2020 Champion Lakers Back In LA After 3 Months In NBA Bubble
LOS ANGELES (CBSLA) — The Los Angeles Lakers, fresh off winning the 2020 NBA Championships, landed at LAX Monday after three months in the NBA bubble.
The team flew SwiftAir from Florida to Los Angeles and arrived home at about 1 p.m. Los Angeles Fire Department trucks were on hand at LAX to shoot water over the team's plane in greeting.
The team wrapped up the unprecedented NBA finals, which typically takes place in June, in a Sunday night Game 6 against the Miami Heat.
The team's arrival Monday is the first time the team has been back in Los Angeles since the NBA restarted play in July.
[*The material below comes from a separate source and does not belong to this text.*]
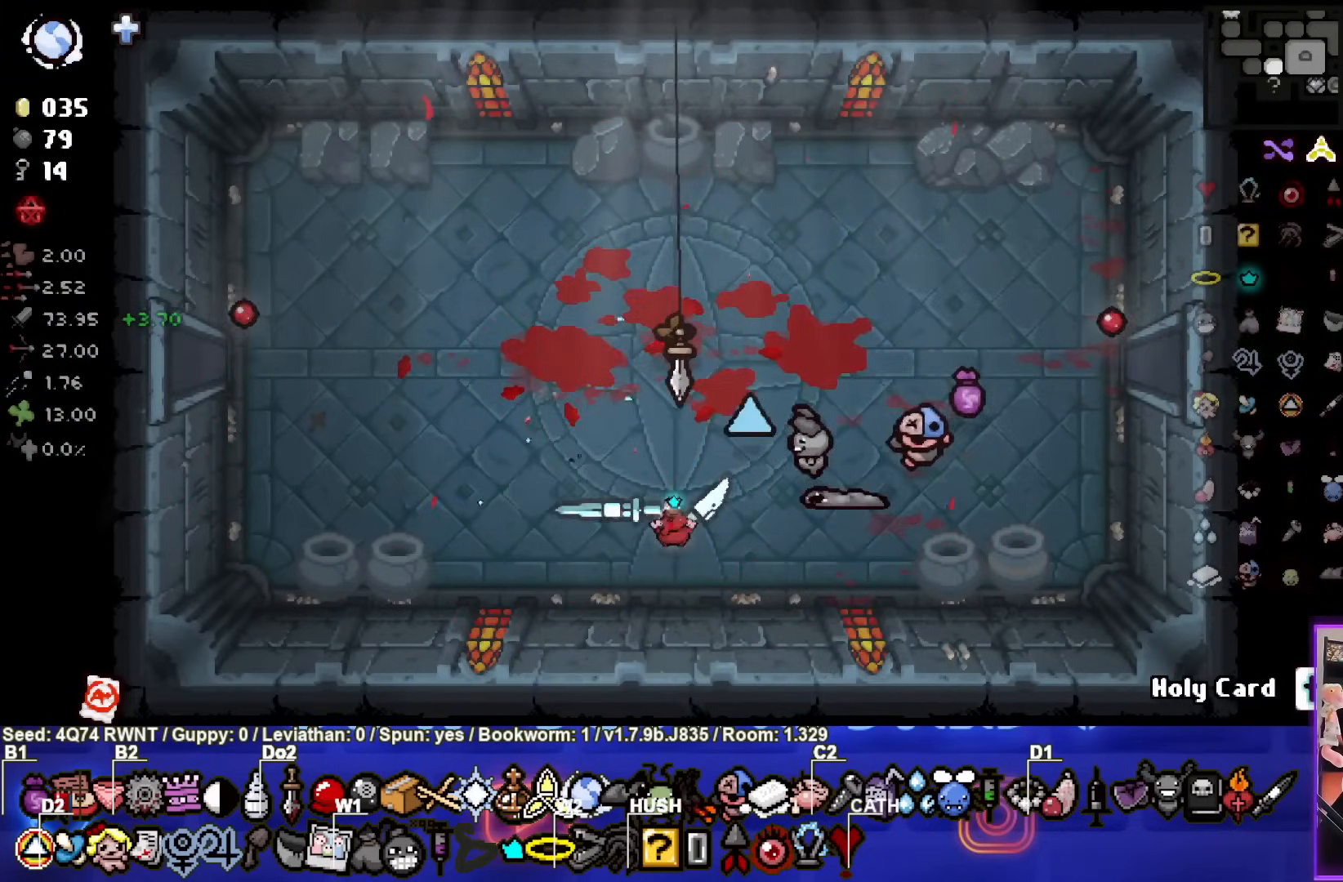
{"buttons": [], "left_stick": "up", "events": [[83, "left_stick", "down"], [200, "left_stick", "center"], [350, "left_stick", "up"], [367, "L1", "down"], [483, "L1", "up"]]}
The season was suspended in mid-March because of the coronavirus pandemic.
When the NBA restarted the season, the league did so with elaborate and expensive safety guidelines. The abbreviated playoff season restarted with just 22 teams, and all games played at the ESPN Wide World of Sports complex on the Disney campus near Orlando, Fla. There were no fans admitted into the bubble to cheer on any of the teams.
"Sometimes you win the championship on the road, the opposing team's town, but you didn't even have any sort of fan reaction for this," KCAL 9's Jaime Maggio said. "And Kobe Bryant used to say he loved the haters, he loved the people that would boo him. But in this case, they were at a neutral site for both teams and to win it, and not even have all of your family around to celebrate with you, to now be able to bring it back to Los Angeles, and to have this moment and be welcomed back by the city is pretty special for these guys."
Players were tested before being allowed into the bubble. The point of the bubble was to protect the teams from the COVID-19 pandemic, but players who broke the safety protocols – like Los Angeles Clipper player Lou Williams, who visited a strip club while in Atlanta to attend a funeral – were required to quarantine in order to rejoin his team on the court. Players' families were also required to quarantine in order to join the bubble after the first round.
Typically, a parade through downtown L.A. would follow a Lakers championship win. But with coronavirus pandemic still raging in much of California, Los Angeles city officials have not announced any plans for a fan celebration with the team.